Therefore, let us alter the basic urn model slightly to capture choice: At each step, before picking a ball, we explicitly declare which color we are interested in for that pick: a white ball ( = follow the desirable habit) or a black ball ( = follow the undesirable habit). Suppose we choose to aim for a white ball. A ball is then sampled from the urn at random, and if a white ball does indeed come up, then:

  1. A payoff of $W is received (We wanted white and we got white, so we are happy to the extent of $W).
  2. The white ball is placed back into the urn, along with an extra white ball (Reinforcement).
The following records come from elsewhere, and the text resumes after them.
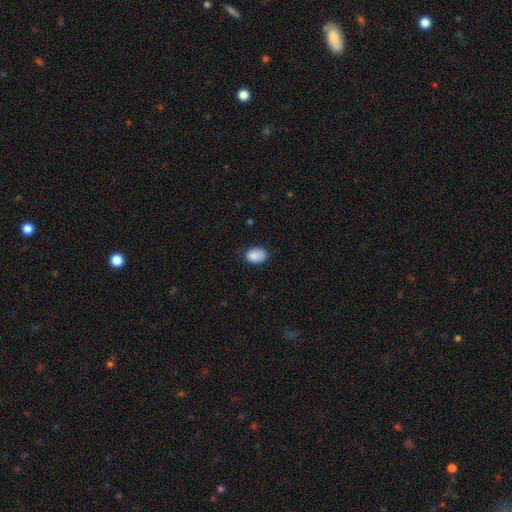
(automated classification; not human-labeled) smooth_or_featured: smooth (p=0.87) [alt: star or artifact p=0.07]
how_rounded: in between (p=0.83) [alt: round p=0.16]
merging: none (p=0.75) [alt: minor disturbance p=0.20]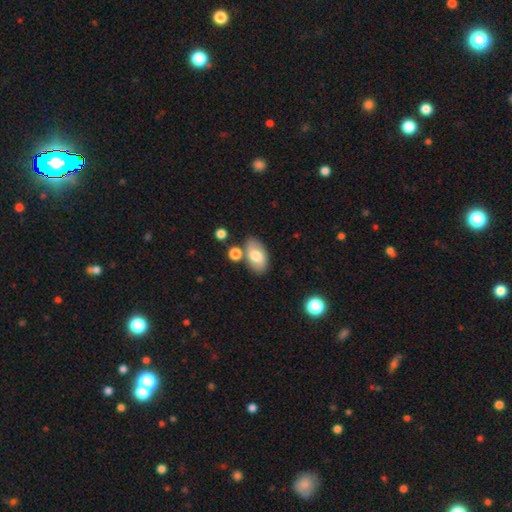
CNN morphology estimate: type=smooth (70%); roundness=in between (92%); merging=none (70%).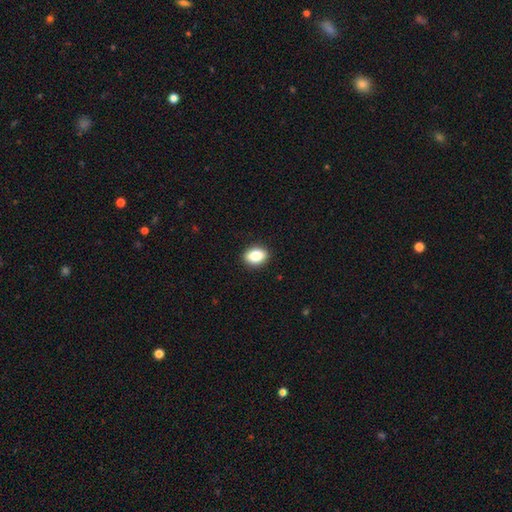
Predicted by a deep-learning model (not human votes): Overall: smooth (84%). How rounded: in between (73%). Merging: none (91%).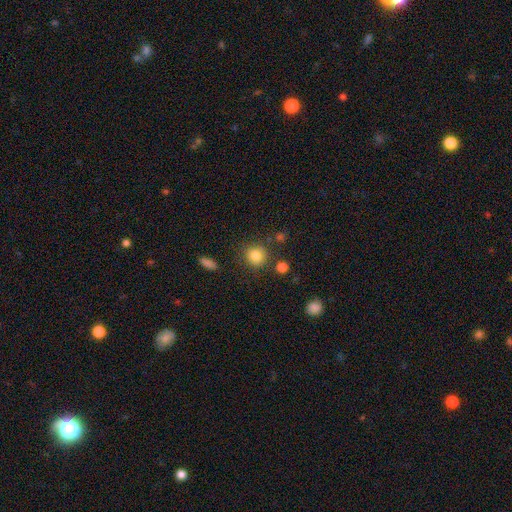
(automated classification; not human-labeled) Smooth or featured?
  - smooth: 84% *
  - star or artifact: 11%
  - featured or disk: 6%
How rounded?
  - round: 88% *
  - in between: 11%
  - cigar-shaped: 1%
Merging?
  - none: 80% *
  - minor disturbance: 10%
  - merger: 5%
  - major disturbance: 4%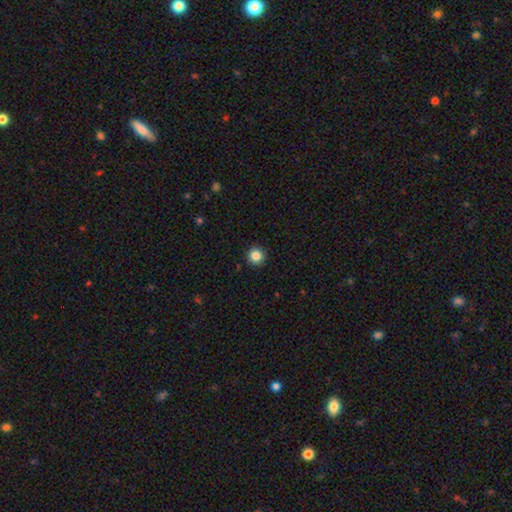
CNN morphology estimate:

But if we decide to pick white and a black ball comes up, then there is no payoff, and the black ball is placed back in the urn without any extra ball. However, if we chose black, a black ball is guaranteed to show up, we get a payoff of #B, where # is a different currency from $, and the black ball is placed back along with an extra black. The extra black ball makes picking a white ball harder when a white is desired.

Consider the implications of this model:

  1. Suppose there are very few white balls compared to black. A white ball would rarely show up. With the decision to pick a white, most of the time there will be no payoff and no reinforcement. But with the decision to pick a black ball, there is guaranteed payoff of #B units, but at the cost of picking a white later on harder.
  2. As the bad habit is reinforced, the chance of reverting to the good habit never dies away completely, but diminishes as the number of black balls grows in comparison to the whites. ('It's never too late, but it does get harder').
  3. The purpose of the different currencies is to model the fact that the pleasure obtained from following a bad habit is qualitatively different from the one obtained from following a good one. Since most habits are based on short-term pleasure at the expense of long term benefit (e.g. cigarette smoking, binge eating /drinking, putting off exercise),  currency # may correspond to lots of short term kicks, while $ may correspond to long term well being.

Short-term thrills

I believe human behavior is fundamentally driven by a desire to be happy. However, different individuals can have very different ideas about what will make them happy. Since most bad habits result from a focus on short term happiness, at the expense of long term happiness, we would do well to make the following tweak: # and $ can be added to give a total payoff, but each unit of # currency is worth only $latex \epsilon < 1$ unit, 1 iteration after it was earned. The other currency, $, however, does not decay with time. The question is what behavior emerges when the objective is simply maximization of total payoff? It is intuitive that the answer will depend upon whether the game has a finite horizon or an infinite horizon. Since players have finite lifetimes, it is appropriate to use a finite time horizon, but since a person does not know when he/she will die, the horizon must be a life expectancy with some uncertainty (variance). In other words, nobody knows when they will die, but everybody knows they will die. The only time it makes logical sense to pick a black ball is if the player believes his remaining lifetime is so small that the expected cumulative gain from deciding to pick whites is smaller than the expected cumulative gain (including the decay effect) from picking blacks. Of course this depends upon how he spent his past -- i.e. whether or not he built up a high fraction of whites.

Breaking a bad habit

Suppose a person starts out with a predominant inclination towards an undesirable habit and wishes to switch to the good habit. It is clear that if she always chooses the white ball, then she will eventually succeed in creating a larger number of white balls and a good $ balance. But she will have to go many tries and no payoff before that happens. In practice, this requires determination, and she may be tempted to pick the black ball because it is so easily available.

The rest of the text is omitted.